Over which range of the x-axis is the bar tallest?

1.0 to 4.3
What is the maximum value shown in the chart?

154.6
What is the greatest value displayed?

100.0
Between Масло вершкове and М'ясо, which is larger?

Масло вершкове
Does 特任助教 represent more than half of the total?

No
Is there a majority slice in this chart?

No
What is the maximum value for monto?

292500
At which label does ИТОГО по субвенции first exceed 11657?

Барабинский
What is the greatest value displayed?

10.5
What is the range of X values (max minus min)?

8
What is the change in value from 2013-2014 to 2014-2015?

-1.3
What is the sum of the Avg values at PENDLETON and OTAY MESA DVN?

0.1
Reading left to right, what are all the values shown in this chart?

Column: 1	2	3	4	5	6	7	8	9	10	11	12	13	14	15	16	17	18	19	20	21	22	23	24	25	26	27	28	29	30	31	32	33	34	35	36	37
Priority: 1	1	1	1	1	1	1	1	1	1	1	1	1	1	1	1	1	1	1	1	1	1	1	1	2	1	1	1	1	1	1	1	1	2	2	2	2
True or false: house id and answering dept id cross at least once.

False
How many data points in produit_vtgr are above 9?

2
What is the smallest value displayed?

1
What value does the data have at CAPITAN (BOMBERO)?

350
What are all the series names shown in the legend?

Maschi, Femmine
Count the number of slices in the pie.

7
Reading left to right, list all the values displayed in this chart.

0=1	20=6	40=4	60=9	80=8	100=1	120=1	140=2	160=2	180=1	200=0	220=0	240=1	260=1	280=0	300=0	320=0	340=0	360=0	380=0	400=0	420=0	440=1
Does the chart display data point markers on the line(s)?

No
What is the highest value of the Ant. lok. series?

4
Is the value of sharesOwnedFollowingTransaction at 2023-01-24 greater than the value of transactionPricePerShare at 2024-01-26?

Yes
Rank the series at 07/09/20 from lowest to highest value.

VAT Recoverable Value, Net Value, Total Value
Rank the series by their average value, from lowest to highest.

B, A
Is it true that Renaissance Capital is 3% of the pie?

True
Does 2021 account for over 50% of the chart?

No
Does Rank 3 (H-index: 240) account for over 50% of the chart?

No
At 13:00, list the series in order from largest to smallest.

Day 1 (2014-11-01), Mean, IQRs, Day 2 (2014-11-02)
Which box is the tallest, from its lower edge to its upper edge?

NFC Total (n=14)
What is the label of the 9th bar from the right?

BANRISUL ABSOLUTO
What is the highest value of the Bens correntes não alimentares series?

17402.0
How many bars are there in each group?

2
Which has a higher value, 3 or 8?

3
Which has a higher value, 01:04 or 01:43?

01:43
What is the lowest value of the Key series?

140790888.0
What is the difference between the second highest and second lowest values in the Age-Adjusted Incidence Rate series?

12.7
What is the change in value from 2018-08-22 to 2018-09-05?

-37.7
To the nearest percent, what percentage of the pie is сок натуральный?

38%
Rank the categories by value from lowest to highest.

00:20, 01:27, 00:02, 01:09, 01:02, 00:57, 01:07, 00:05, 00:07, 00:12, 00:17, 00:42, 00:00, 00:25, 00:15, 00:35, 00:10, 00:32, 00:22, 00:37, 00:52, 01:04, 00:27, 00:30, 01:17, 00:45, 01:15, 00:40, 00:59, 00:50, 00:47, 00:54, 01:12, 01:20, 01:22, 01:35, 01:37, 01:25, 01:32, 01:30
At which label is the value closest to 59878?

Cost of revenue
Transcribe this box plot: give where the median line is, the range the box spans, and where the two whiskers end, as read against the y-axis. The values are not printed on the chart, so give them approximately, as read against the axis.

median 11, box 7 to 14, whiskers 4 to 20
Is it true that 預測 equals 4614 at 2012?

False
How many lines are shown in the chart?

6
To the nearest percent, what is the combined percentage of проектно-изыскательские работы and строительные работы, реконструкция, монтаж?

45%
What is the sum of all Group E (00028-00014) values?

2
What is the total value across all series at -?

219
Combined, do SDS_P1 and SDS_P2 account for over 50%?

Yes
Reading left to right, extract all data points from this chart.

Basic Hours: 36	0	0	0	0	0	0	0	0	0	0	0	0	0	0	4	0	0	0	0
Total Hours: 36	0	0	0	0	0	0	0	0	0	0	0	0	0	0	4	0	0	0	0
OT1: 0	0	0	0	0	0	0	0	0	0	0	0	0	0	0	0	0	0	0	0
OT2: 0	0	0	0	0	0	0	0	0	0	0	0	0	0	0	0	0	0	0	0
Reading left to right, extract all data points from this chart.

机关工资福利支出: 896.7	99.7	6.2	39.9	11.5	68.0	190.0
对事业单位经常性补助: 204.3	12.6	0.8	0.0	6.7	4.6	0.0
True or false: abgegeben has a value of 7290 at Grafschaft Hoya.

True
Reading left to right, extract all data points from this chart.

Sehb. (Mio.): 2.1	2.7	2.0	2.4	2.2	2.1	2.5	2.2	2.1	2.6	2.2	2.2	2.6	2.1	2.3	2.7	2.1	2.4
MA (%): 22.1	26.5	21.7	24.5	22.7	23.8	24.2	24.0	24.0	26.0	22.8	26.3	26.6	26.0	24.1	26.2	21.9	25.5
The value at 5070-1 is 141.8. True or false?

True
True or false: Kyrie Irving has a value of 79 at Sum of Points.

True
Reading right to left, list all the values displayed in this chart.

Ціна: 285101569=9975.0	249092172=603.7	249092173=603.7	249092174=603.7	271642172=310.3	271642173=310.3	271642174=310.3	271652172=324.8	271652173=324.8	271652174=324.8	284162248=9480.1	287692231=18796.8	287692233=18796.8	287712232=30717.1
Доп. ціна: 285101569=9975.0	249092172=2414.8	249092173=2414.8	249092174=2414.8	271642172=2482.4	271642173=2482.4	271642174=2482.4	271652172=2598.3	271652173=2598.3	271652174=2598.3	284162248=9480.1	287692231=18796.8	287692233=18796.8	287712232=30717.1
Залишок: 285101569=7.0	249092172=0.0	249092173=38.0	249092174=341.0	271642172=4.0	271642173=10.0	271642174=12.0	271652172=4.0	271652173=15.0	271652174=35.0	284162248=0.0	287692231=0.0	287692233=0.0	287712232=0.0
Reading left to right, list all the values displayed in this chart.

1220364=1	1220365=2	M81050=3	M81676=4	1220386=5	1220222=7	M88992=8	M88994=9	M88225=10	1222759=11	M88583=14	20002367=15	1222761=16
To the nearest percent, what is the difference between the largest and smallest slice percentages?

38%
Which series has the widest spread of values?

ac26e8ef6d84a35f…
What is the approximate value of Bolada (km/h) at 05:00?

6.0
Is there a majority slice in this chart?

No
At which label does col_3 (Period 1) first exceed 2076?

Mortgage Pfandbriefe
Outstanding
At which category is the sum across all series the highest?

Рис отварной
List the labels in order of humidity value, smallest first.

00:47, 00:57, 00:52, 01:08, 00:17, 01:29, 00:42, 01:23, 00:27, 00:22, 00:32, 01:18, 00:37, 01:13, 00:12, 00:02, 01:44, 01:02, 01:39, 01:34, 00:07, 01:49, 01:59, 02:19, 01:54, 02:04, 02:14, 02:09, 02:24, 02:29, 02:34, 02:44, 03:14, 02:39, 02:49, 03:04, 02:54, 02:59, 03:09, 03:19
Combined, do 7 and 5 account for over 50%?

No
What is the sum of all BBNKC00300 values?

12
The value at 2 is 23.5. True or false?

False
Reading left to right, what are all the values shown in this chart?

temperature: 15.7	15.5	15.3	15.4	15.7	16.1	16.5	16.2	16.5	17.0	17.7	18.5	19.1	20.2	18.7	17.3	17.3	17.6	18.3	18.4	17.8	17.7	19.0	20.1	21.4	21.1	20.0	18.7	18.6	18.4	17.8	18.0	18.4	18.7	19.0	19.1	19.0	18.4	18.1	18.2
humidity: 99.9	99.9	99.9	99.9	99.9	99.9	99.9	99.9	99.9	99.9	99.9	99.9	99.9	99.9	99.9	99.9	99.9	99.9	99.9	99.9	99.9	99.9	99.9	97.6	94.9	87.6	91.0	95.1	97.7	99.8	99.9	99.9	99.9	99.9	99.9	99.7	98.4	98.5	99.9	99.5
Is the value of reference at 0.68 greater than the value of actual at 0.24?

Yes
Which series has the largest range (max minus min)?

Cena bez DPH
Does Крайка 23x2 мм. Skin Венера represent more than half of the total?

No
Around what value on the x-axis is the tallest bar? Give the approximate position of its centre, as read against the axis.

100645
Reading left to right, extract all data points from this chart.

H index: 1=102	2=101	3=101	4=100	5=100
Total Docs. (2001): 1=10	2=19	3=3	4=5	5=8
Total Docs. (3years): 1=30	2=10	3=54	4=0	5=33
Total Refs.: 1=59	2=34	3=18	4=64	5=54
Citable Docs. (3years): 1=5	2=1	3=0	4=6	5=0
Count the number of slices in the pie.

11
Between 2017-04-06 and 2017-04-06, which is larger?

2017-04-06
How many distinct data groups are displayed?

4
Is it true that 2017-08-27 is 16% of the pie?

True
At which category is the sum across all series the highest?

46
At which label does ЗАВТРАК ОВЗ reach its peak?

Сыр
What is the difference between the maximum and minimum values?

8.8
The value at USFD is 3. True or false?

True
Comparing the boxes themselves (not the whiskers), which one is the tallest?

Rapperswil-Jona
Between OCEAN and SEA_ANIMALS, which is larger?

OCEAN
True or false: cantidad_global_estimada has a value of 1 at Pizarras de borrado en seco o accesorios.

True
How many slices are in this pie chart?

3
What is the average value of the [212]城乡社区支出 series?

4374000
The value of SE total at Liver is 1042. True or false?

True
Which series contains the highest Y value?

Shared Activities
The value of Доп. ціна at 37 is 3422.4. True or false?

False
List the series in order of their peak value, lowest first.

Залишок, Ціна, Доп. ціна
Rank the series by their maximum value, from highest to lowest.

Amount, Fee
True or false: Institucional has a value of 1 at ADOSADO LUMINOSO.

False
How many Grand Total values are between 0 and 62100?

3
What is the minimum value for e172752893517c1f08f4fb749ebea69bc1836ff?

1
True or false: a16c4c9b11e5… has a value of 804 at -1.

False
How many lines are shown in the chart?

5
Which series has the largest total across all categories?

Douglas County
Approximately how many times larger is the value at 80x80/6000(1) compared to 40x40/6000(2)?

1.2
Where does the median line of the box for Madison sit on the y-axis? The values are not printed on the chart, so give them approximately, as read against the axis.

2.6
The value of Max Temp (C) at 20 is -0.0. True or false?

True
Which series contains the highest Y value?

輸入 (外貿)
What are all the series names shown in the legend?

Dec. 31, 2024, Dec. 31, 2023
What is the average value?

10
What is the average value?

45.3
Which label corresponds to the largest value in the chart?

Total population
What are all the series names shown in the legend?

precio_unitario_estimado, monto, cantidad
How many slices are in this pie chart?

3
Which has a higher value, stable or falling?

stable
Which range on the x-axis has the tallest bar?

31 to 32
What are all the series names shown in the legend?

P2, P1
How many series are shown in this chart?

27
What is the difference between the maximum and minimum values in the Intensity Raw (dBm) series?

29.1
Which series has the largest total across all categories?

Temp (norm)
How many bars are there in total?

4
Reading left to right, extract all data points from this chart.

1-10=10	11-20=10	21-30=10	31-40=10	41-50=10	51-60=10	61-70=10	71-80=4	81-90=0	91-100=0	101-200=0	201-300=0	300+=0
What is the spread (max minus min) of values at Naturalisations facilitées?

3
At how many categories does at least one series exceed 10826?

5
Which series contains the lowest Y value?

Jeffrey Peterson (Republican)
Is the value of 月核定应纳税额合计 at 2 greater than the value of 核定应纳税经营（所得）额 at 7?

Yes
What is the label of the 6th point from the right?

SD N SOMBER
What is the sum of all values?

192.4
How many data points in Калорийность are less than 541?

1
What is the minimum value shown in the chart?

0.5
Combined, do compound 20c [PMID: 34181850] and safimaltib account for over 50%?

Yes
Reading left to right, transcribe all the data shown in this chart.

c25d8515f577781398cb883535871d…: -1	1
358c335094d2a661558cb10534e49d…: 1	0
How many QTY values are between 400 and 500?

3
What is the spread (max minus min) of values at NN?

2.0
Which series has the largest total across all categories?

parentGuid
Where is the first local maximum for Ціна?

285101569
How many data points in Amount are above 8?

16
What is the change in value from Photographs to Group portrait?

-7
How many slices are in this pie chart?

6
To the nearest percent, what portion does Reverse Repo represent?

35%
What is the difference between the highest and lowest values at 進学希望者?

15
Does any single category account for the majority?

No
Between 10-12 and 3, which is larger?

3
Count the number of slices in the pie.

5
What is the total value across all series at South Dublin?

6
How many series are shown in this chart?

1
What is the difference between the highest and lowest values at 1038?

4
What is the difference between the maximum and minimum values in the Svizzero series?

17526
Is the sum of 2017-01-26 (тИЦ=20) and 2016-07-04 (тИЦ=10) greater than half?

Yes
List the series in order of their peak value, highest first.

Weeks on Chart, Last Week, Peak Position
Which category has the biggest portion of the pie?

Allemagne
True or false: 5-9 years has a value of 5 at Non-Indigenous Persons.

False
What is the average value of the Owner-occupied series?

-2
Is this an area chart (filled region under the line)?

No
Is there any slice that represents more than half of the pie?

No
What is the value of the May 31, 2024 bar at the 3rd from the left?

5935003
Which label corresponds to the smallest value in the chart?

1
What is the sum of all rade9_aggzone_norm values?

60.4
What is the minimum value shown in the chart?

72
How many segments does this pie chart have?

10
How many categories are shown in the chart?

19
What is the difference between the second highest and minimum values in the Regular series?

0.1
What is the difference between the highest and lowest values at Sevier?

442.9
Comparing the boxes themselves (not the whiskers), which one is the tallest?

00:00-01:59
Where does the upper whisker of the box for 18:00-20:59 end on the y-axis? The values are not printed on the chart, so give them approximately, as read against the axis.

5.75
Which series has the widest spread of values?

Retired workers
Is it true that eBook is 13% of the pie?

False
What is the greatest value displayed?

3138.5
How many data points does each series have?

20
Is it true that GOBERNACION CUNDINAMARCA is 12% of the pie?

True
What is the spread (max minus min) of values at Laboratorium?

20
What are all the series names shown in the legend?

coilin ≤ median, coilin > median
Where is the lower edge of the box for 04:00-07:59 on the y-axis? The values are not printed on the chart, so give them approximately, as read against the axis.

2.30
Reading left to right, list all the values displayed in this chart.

====

**Problem statement:** Rewrite the records from the beginning through the line containing "Does the chart", swapping "greatest" for "largest" and leaving everything else unchanged.

**Final answer:**
Over which range of the x-axis is the bar tallest?

1.0 to 4.3
What is the maximum value shown in the chart?

154.6
What is the largest value displayed?

100.0
Between Масло вершкове and М'ясо, which is larger?

Масло вершкове
Does 特任助教 represent more than half of the total?

No
Is there a majority slice in this chart?

No
What is the maximum value for monto?

292500
At which label does ИТОГО по субвенции first exceed 11657?

Барабинский
What is the largest value displayed?

10.5
What is the range of X values (max minus min)?

8
What is the change in value from 2013-2014 to 2014-2015?

-1.3
What is the sum of the Avg values at PENDLETON and OTAY MESA DVN?

0.1
Reading left to right, what are all the values shown in this chart?

Column: 1	2	3	4	5	6	7	8	9	10	11	12	13	14	15	16	17	18	19	20	21	22	23	24	25	26	27	28	29	30	31	32	33	34	35	36	37
Priority: 1	1	1	1	1	1	1	1	1	1	1	1	1	1	1	1	1	1	1	1	1	1	1	1	2	1	1	1	1	1	1	1	1	2	2	2	2
True or false: house id and answering dept id cross at least once.

False
How many data points in produit_vtgr are above 9?

2
What is the smallest value displayed?

1
What value does the data have at CAPITAN (BOMBERO)?

350
What are all the series names shown in the legend?

Maschi, Femmine
Count the number of slices in the pie.

7
Reading left to right, list all the values displayed in this chart.

0=1	20=6	40=4	60=9	80=8	100=1	120=1	140=2	160=2	180=1	200=0	220=0	240=1	260=1	280=0	300=0	320=0	340=0	360=0	380=0	400=0	420=0	440=1
Does the chart display data point markers on the line(s)?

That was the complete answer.